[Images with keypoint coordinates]
======

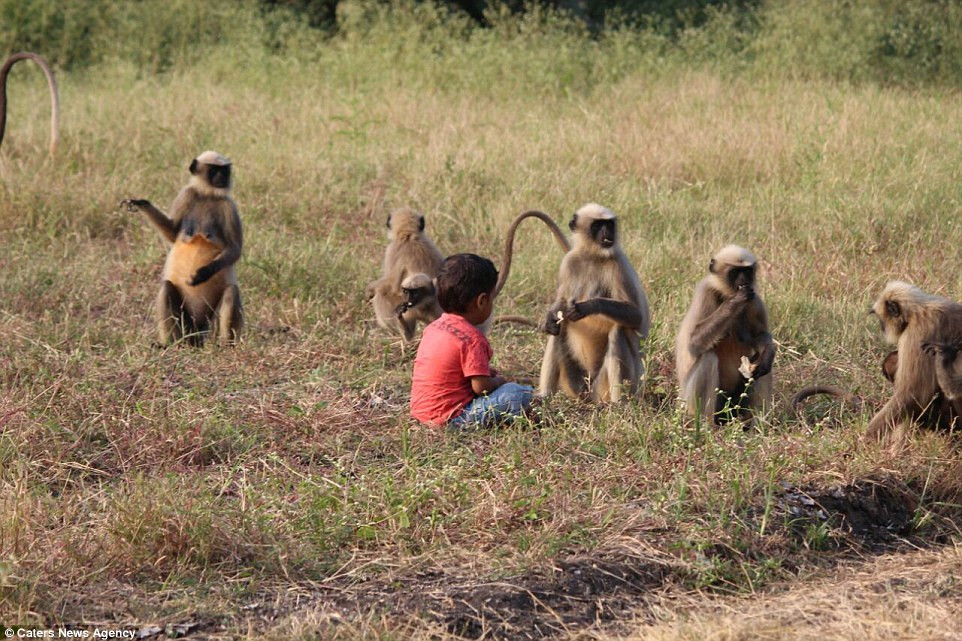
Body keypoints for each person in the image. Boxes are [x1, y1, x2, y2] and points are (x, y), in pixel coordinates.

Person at [410, 253, 534, 428]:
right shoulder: (472, 339)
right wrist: (499, 381)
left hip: (421, 413)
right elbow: (481, 388)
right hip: (452, 420)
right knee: (517, 393)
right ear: (482, 301)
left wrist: (485, 372)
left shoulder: (433, 328)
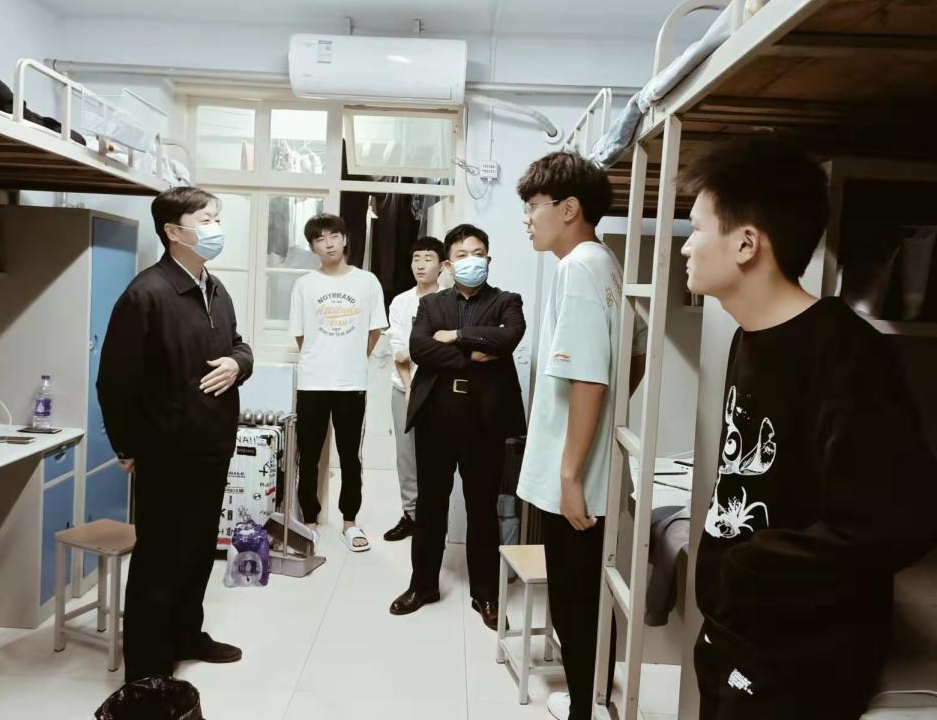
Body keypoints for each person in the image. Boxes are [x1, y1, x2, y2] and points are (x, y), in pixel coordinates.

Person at [678, 138, 937, 720]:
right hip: (735, 634)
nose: (686, 246)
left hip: (797, 662)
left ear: (747, 243)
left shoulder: (847, 354)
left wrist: (750, 563)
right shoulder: (748, 337)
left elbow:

======

## Task prompt
Would you retype all the lines shown above, exactly as written and without any picture?

## Solution
Body keypoints for each person in the image. Boxes are [x1, y1, x2, y2] and points are (x, y), in pixel coordinates.

Person at [410, 253, 534, 428]:
right shoulder: (472, 339)
right wrist: (499, 381)
left hip: (421, 413)
right elbow: (481, 388)
right hip: (452, 420)
right knee: (517, 393)
right ear: (482, 301)
left wrist: (485, 372)
left shoulder: (433, 328)
Body keypoints for each person in the image. Boxes are [x1, y1, x2, y2] and points are (x, y), in pixel coordinates.

Person at [678, 138, 937, 720]:
right hip: (735, 634)
nose: (686, 246)
left hip: (797, 662)
left ear: (747, 243)
left shoulder: (847, 354)
left wrist: (750, 563)
right shoulder: (748, 337)
left elbow:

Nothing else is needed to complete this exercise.